Where the fraudulent transaction is made through combined means, the account holder may not know whether they can rely on the ABS Code of Practice or the MAS Guidelines.

From the consumer’s perspective, all this is confusing and may not square with their expectations. A consumer may not appreciate what standard of behaviour is required especially as these are not consistent between the ABS Code of Practice and the MAS Guidelines. A consumer may also not understand why authorised fraud is treated differently from unauthorised fraud when in both situations he or she is a victim. A consumer holding multiple credit cards with differing terms may face different outcomes from different banks depending on the precise terms of the cardholder agreement each has. He or she may not understand why this should be the case as a matter of principle. The lack of clarity on the obligations of a financial institution may also breed unrealistic expectations on the part of the consumer, who may expect the financial institution to be liable for the fraudulent transaction as the card issuer should have detected the fraud and prevented the transaction from going through in the first place.

All this points towards the need for clearer standards and for these to be communicated to the public at large.

Conclusion

It may be beneficial for the regulator and financial institutions to come together to consider a more standardised approach alongside structural changes to the payments system for the ease of the industry and its consumers.

In the UK, a “Contingent Reimbursement Model” Code was entered into voluntarily by UK Banks in May 2019. This was an initiative by the UK payments industry that is focused on compensating those who have suffered from authorised push payment fraud and where applicable. The code states that victims of authorised push payment scams, which take place when customers transfer money directly to fraudsters who are impersonate someone the victim trusts, “should” be reimbursed, unless they ignore warnings from their bank or were grossly negligent. This contrasts with the current position in Singapore where a victim of authorised fraud is usually unable to recover from the financial institution on the basis they authorised the transaction.

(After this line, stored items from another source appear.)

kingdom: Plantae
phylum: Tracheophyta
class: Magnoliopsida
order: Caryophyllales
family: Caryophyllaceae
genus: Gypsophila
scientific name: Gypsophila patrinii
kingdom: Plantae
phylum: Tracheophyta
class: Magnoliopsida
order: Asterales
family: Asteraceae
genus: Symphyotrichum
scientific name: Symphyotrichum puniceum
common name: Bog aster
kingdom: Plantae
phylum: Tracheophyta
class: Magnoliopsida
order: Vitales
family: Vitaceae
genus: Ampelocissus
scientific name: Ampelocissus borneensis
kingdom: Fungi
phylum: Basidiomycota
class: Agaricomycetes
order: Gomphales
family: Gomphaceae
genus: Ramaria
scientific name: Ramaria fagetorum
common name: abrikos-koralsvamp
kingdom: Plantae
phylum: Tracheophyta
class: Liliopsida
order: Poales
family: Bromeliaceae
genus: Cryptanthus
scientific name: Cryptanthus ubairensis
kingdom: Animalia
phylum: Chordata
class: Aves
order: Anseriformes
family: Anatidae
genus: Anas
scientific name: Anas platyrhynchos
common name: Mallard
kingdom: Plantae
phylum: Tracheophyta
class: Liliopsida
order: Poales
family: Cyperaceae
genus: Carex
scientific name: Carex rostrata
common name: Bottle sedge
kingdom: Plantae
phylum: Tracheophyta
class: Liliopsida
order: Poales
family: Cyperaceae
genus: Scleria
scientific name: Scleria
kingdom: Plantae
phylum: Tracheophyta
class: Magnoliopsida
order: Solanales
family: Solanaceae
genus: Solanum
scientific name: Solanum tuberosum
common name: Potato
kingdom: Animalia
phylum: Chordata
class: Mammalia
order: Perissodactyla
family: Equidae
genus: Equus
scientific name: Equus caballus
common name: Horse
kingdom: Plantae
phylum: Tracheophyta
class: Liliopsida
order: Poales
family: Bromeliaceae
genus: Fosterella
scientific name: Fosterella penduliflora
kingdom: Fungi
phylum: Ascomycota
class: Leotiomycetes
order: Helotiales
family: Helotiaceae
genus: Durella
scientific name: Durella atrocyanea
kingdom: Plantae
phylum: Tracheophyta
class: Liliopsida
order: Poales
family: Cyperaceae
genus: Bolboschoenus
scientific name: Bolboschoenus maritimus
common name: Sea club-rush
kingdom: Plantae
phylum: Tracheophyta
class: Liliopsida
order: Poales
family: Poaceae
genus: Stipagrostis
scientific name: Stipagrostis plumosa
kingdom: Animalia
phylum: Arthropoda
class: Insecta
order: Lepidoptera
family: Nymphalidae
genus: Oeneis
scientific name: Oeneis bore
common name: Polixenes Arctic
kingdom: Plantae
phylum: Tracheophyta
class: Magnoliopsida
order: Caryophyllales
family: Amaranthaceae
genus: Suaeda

In terms of structural changes to the payments system, the UK also provides a model for consideration. From July 2020, “confirmation of payee” came into force in the UK.¹⁵Payment Systems Regulator, “PSR Confirms Widespread Implementation Of Name-Checking System, Confirmation Of Payee”, 1 July 2020, available online: <https://www.psr.org.uk/news-updates/latest-news/announcements/psr-confirms-widespread-implementation-of-name-checking-system-confirmation-of-payee/> (last accessed 18 December 2020). This was a method designed to provide verification of the intended recipient to account holders who wished to send payment. This was done with the aim of reducing fraudulent transactions and misdirected payments by making it more difficult for fraudsters to mask themselves. Malaysia has also since moved away from signature verification cards and implemented a PIN-based card system to provide better protection against fraudulent transactions.

Implementing a standard procedure and standardised approach may be advantageous as this may be more comprehensible to the general public, which may in turn lead to fewer disputes. The values of these disputes do not often justify formal legal proceedings and consumers often turn to the Financial Industry Disputes Resolution Centre (‘FIDReC’) for assistance. A growing proportion of FIDReC’s complaints against banks and finance companies stem from fraudulent transactions. This increased from 23 per cent in 2017/2018, to 26 per cent in 2018/2019 to 29 per cent in 2019/2020. However, as an alternative dispute resolution provider, FIDReC has limited powers to address the larger-scale problems faced by consumers discussed in this article. Ultimately, prevention is better than cure and hence consumer education could lead to more responsible cardholders who better understand their obligations as users of electronic payments. It is hoped that lawyers, being the first port of call when a dispute arises, will be able to contribute to such education efforts as well.